*Required task*
Put each line of the records below into a JSON list of strings, with one string per line and any blank lines omitted.

*Collected data*
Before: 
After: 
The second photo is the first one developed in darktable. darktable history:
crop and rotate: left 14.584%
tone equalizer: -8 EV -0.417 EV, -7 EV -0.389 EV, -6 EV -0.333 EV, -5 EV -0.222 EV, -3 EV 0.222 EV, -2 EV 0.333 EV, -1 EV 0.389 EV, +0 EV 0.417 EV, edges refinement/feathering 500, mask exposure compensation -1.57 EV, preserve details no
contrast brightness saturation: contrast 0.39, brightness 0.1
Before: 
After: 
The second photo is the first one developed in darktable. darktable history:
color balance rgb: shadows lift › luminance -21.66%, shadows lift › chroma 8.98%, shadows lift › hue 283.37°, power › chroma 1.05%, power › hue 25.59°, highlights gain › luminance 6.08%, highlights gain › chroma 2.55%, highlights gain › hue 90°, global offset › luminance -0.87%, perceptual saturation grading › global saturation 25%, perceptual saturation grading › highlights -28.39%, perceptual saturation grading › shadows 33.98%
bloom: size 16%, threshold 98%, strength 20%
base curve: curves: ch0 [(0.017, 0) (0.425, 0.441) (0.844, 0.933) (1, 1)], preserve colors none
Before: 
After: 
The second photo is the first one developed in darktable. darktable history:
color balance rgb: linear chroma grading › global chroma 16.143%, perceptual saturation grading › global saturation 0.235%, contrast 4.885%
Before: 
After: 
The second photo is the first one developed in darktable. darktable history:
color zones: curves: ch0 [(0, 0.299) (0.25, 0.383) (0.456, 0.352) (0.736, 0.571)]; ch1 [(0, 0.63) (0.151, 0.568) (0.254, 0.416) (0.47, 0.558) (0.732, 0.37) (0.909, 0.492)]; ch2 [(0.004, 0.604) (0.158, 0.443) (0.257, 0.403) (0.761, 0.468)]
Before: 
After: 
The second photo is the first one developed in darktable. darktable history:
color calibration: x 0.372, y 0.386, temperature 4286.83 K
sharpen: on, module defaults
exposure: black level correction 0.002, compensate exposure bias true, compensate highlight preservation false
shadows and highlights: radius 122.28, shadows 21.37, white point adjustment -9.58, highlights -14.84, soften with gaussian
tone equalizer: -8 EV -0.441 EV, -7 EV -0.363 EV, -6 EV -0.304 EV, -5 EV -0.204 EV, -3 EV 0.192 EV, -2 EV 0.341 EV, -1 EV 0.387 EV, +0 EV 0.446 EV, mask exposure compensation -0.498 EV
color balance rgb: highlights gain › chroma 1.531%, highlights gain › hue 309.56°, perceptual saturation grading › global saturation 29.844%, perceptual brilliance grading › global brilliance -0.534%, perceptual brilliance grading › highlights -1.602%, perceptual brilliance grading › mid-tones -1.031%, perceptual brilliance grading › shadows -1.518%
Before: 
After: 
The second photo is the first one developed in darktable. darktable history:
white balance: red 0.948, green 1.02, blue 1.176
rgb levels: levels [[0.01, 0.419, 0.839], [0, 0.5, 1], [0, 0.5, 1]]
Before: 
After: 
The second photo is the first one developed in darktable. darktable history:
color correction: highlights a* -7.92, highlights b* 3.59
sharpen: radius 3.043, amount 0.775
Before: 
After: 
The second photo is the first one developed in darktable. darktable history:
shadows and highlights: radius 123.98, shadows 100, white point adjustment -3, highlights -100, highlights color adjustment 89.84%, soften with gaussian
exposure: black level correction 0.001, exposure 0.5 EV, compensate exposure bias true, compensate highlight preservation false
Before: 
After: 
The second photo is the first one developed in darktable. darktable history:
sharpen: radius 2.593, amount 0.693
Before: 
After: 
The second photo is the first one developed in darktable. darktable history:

*Finished answer*
[
  "Before: ",
  "After: ",
  "The second photo is the first one developed in darktable. darktable history:",
  "crop and rotate: left 14.584%",
  "tone equalizer: -8 EV -0.417 EV, -7 EV -0.389 EV, -6 EV -0.333 EV, -5 EV -0.222 EV, -3 EV 0.222 EV, -2 EV 0.333 EV, -1 EV 0.389 EV, +0 EV 0.417 EV, edges refinement/feathering 500, mask exposure compensation -1.57 EV, preserve details no",
  "contrast brightness saturation: contrast 0.39, brightness 0.1",
  "Before: ",
  "After: ",
  "The second photo is the first one developed in darktable. darktable history:",
  "color balance rgb: shadows lift › luminance -21.66%, shadows lift › chroma 8.98%, shadows lift › hue 283.37°, power › chroma 1.05%, power › hue 25.59°, highlights gain › luminance 6.08%, highlights gain › chroma 2.55%, highlights gain › hue 90°, global offset › luminance -0.87%, perceptual saturation grading › global saturation 25%, perceptual saturation grading › highlights -28.39%, perceptual saturation grading › shadows 33.98%",
  "bloom: size 16%, threshold 98%, strength 20%",
  "base curve: curves: ch0 [(0.017, 0) (0.425, 0.441) (0.844, 0.933) (1, 1)], preserve colors none",
  "Before: ",
  "After: ",
  "The second photo is the first one developed in darktable. darktable history:",
  "color balance rgb: linear chroma grading › global chroma 16.143%, perceptual saturation grading › global saturation 0.235%, contrast 4.885%",
  "Before: ",
  "After: ",
  "The second photo is the first one developed in darktable. darktable history:",
  "color zones: curves: ch0 [(0, 0.299) (0.25, 0.383) (0.456, 0.352) (0.736, 0.571)]; ch1 [(0, 0.63) (0.151, 0.568) (0.254, 0.416) (0.47, 0.558) (0.732, 0.37) (0.909, 0.492)]; ch2 [(0.004, 0.604) (0.158, 0.443) (0.257, 0.403) (0.761, 0.468)]",
  "Before: ",
  "After: ",
  "The second photo is the first one developed in darktable. darktable history:",
  "color calibration: x 0.372, y 0.386, temperature 4286.83 K",
  "sharpen: on, module defaults",
  "exposure: black level correction 0.002, compensate exposure bias true, compensate highlight preservation false",
  "shadows and highlights: radius 122.28, shadows 21.37, white point adjustment -9.58, highlights -14.84, soften with gaussian",
  "tone equalizer: -8 EV -0.441 EV, -7 EV -0.363 EV, -6 EV -0.304 EV, -5 EV -0.204 EV, -3 EV 0.192 EV, -2 EV 0.341 EV, -1 EV 0.387 EV, +0 EV 0.446 EV, mask exposure compensation -0.498 EV",
  "color balance rgb: highlights gain › chroma 1.531%, highlights gain › hue 309.56°, perceptual saturation grading › global saturation 29.844%, perceptual brilliance grading › global brilliance -0.534%, perceptual brilliance grading › highlights -1.602%, perceptual brilliance grading › mid-tones -1.031%, perceptual brilliance grading › shadows -1.518%",
  "Before: ",
  "After: ",
  "The second photo is the first one developed in darktable. darktable history:",
  "white balance: red 0.948, green 1.02, blue 1.176",
  "rgb levels: levels [[0.01, 0.419, 0.839], [0, 0.5, 1], [0, 0.5, 1]]",
  "Before: ",
  "After: ",
  "The second photo is the first one developed in darktable. darktable history:",
  "color correction: highlights a* -7.92, highlights b* 3.59",
  "sharpen: radius 3.043, amount 0.775",
  "Before: ",
  "After: ",
  "The second photo is the first one developed in darktable. darktable history:",
  "shadows and highlights: radius 123.98, shadows 100, white point adjustment -3, highlights -100, highlights color adjustment 89.84%, soften with gaussian",
  "exposure: black level correction 0.001, exposure 0.5 EV, compensate exposure bias true, compensate highlight preservation false",
  "Before: ",
  "After: ",
  "The second photo is the first one developed in darktable. darktable history:",
  "sharpen: radius 2.593, amount 0.693",
  "Before: ",
  "After: ",
  "The second photo is the first one developed in darktable. darktable history:"
]